そして、「Lending」XPage を開きます。この画面はまだ何もさわっていないので、空白になっているはずです。最初に、「container」コントロールをドラッグ&ドロップします。次に、今作成した「LendData」コントロールを「container」コントロールの編集領域にドラッグ&ドロップします。

これで「Lending」を保存します。

貸出ボタンの登録

ついでに、貸出ボタンを登録しておきましょう。カスタムコントロールの「LendingView」を開いて、先頭部分にボタンを配置します。ボタンのラベルは「蔵書貸出」として、イベントは「Lending」ページを新規文書として開くとしてください。また、ボタンの形や色は、「BooksCollectionView」カスタムコントロールの [蔵書登録] ボタンと同じようにしておきます。

出来たら、「LendingView」カスタムコントロールを保存します。

次回からは、アプリケーションとしての機能を実装していきます。


第7回:機能の追加 1 (蔵書登録ページと蔵書貸出ページの連携)

[蔵書貸出] ボタンの配置

蔵書登録画面と蔵書貸出画面ができたので、直接、蔵書登録画面から蔵書貸出が出来るようにします。Lotus Domino Designer で「カスタムコントロール」の「BookResource」を開きます。[編集] と [キャンセル] ボタンの間にスペースを空けて、ボタンコントロールを配置します。ラベルは、「蔵書貸出」とします。

次に「可視」と書かれた箇所の右側にある ◇ をクリックして、「値の計算...」を選択します。スクリプトエディタが表示されるので、画面の右側に、

! ( document1.isNewNote() | document1.isEditable() )

と入力してください。

これは、新規文書 (document1.isNewNote()) ではない、もしくは、文書が編集モード (document1.isEditable()) ではない。という時に表示するという設定です。間にある「|」は or 条件を表します。

今度は、ボタンがクリックされた時のイベントを設定します。イベントビューを開いて、[アクションの追加] ボタンをクリックします。アクションは 2つ追加します。

1つ目のアクションは、「アクション」は "スクリプトの実行"「言語」は "JavaScript(サーバサイド)" として、エディタ部分に

sessionScope.lendingBookName = document1.getItemValueString("BookName");
sessionScope.lendingBookResource = document1.getNoteID();

と入力して、[OK] をクリックします (下図参照)。上の行は、蔵書名を格納します。これは、蔵書貸出画面に表示するのに利用します。下の行は、蔵書文書の文書 ID を格納します。これは、蔵書貸出が完了したときに、この蔵書文書のステータスを変更するのに利用します。

2つ目のアクションは、「アクション」は、"ページを開く" 「開くページの名前」は、"Lending" 「ターゲット文書」は、"新規文書" とします (下図参照)。

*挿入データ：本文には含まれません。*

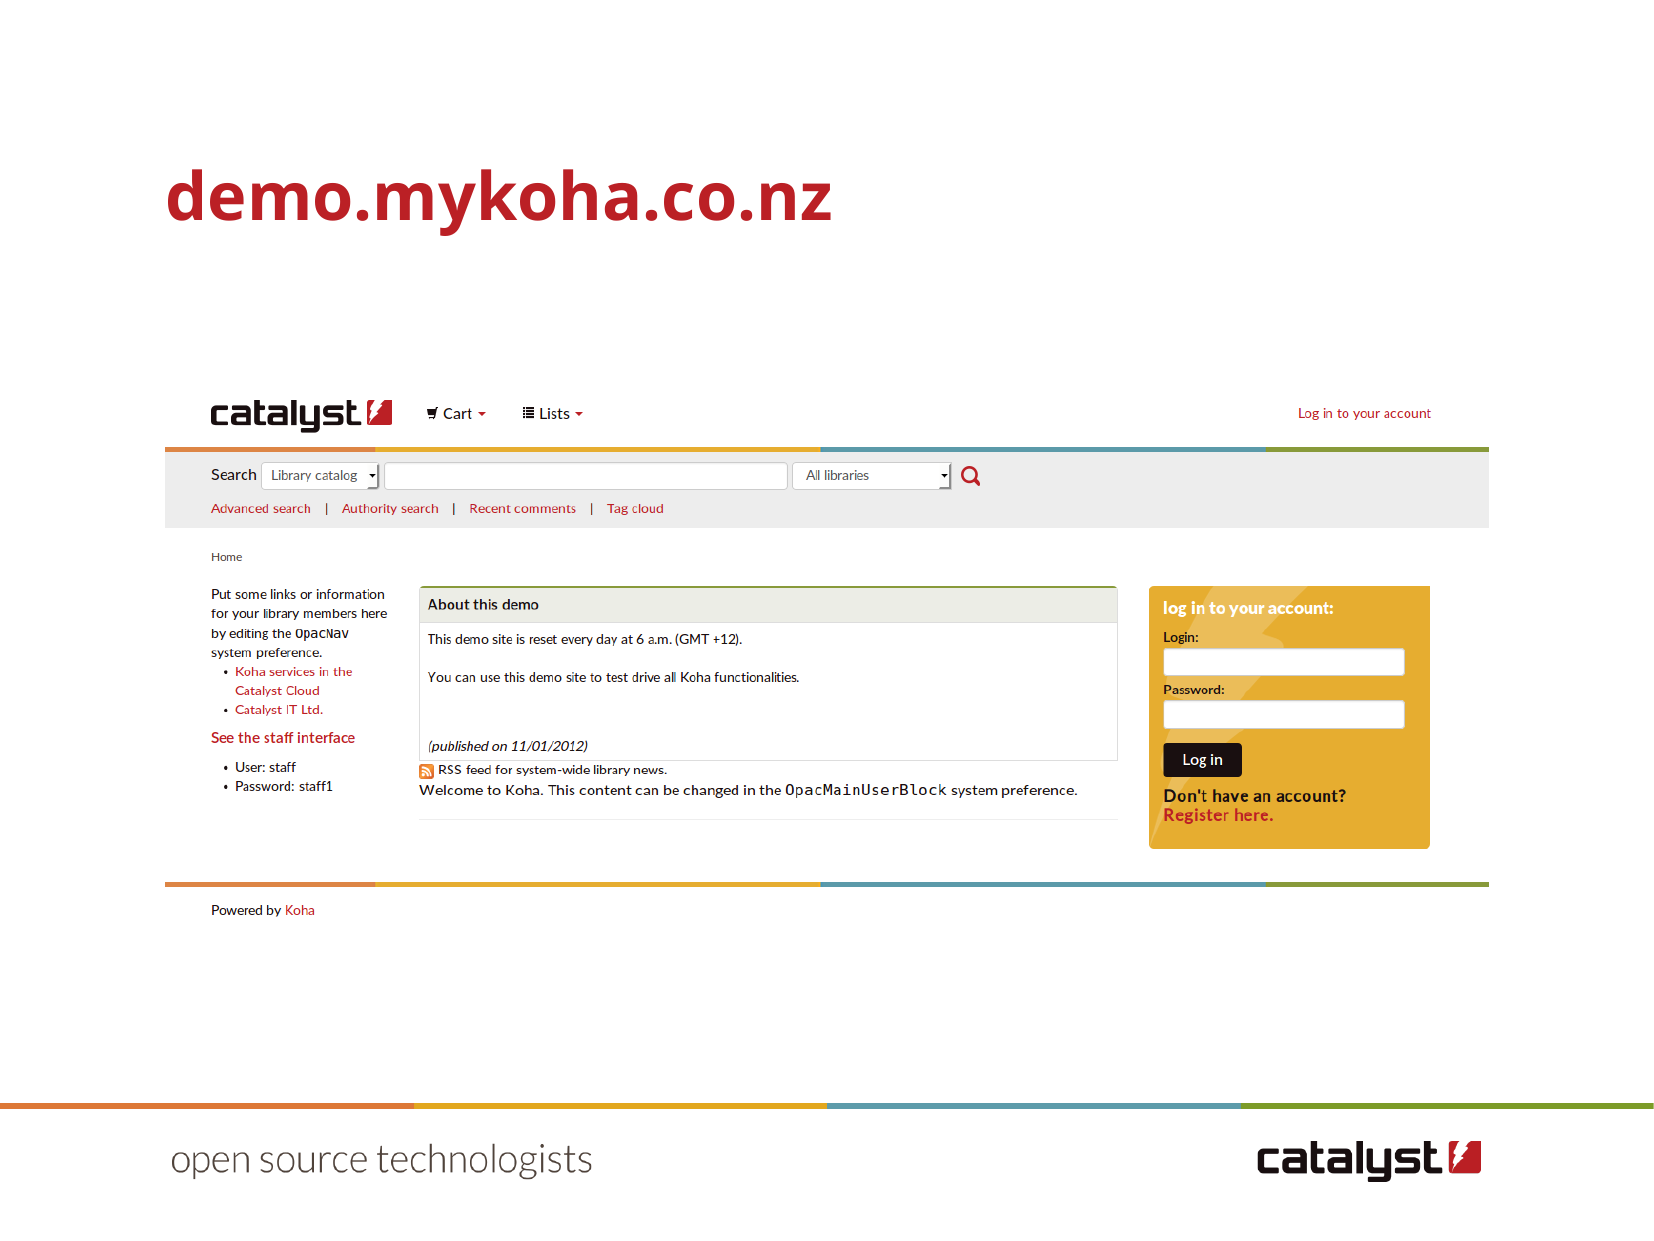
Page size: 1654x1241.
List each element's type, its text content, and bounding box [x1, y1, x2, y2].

picture [0, 1103, 1654, 1182]
picture [165, 384, 1489, 957]
title demo.mykoha.co.nz [165, 90, 1489, 298]
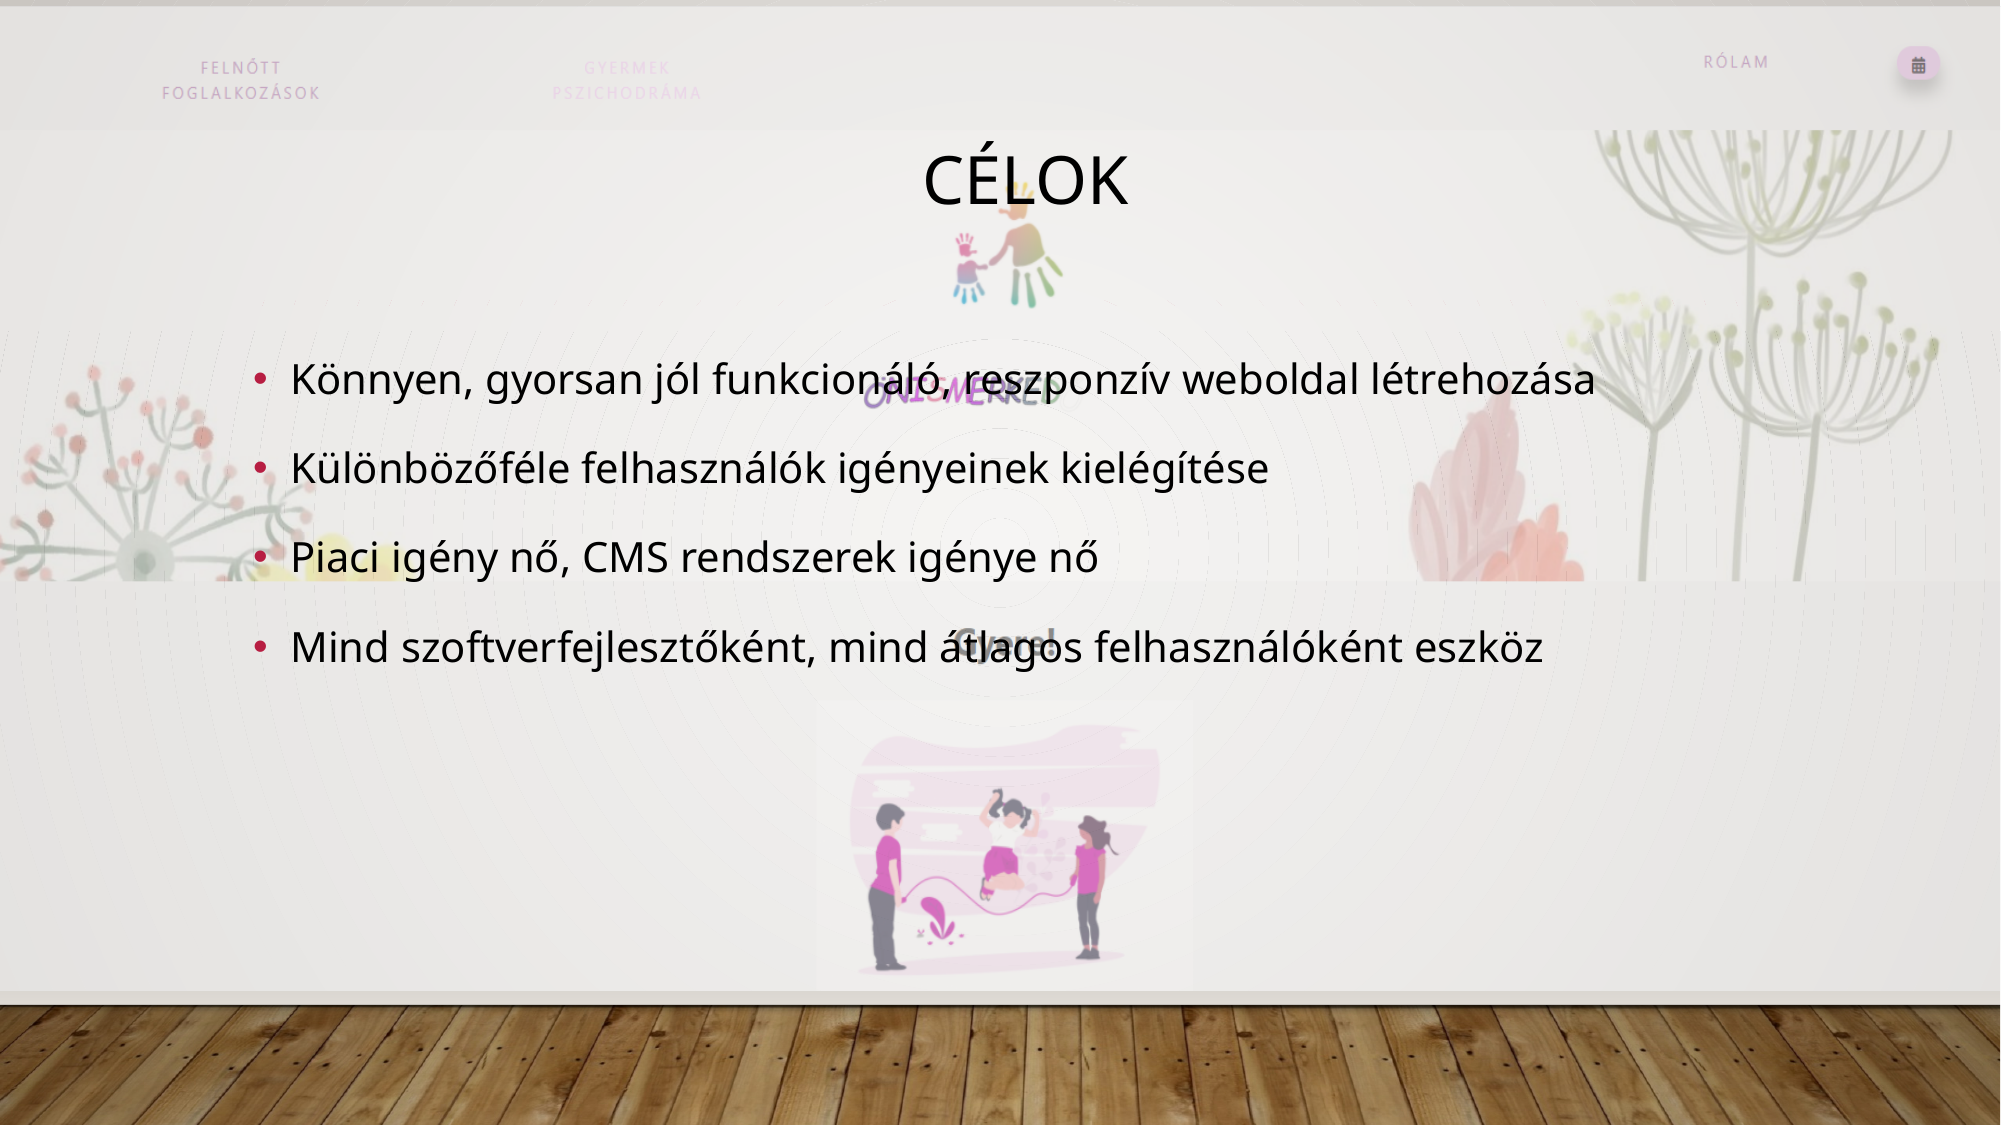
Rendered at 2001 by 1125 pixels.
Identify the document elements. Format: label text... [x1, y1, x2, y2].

これで、BookResource カスタムコントロールを保存します。

Lending ページにおける蔵書名の自動表示

次に「LendData」カスタムコントロールを開きます。「イベント」ビューを開きます。「データ」「LendingDocument」「PostNewDocument」イベントを開きます。「シンプルアクション」が選択されているはずなので、「スクリプトエディタ」に変更します。すると、エディタ画面が表示されるので、

var lbName = sessionScope.lendingBookName;
if ( null != lbName && lbName != "" ) {
    LendingDocument.setValue( "BookName", lbName )
}
var uname = session.createName( session.getUserName() );
LendingDocument.setValue( "LendBy", uname.getAbbreviated() )

と入力します (下図参照)。これは、セッションスコープ変数の値を BookName (蔵書名) に格納するという意味のものです。また、下の 2行で誰が借りたのかを自動でセットしています。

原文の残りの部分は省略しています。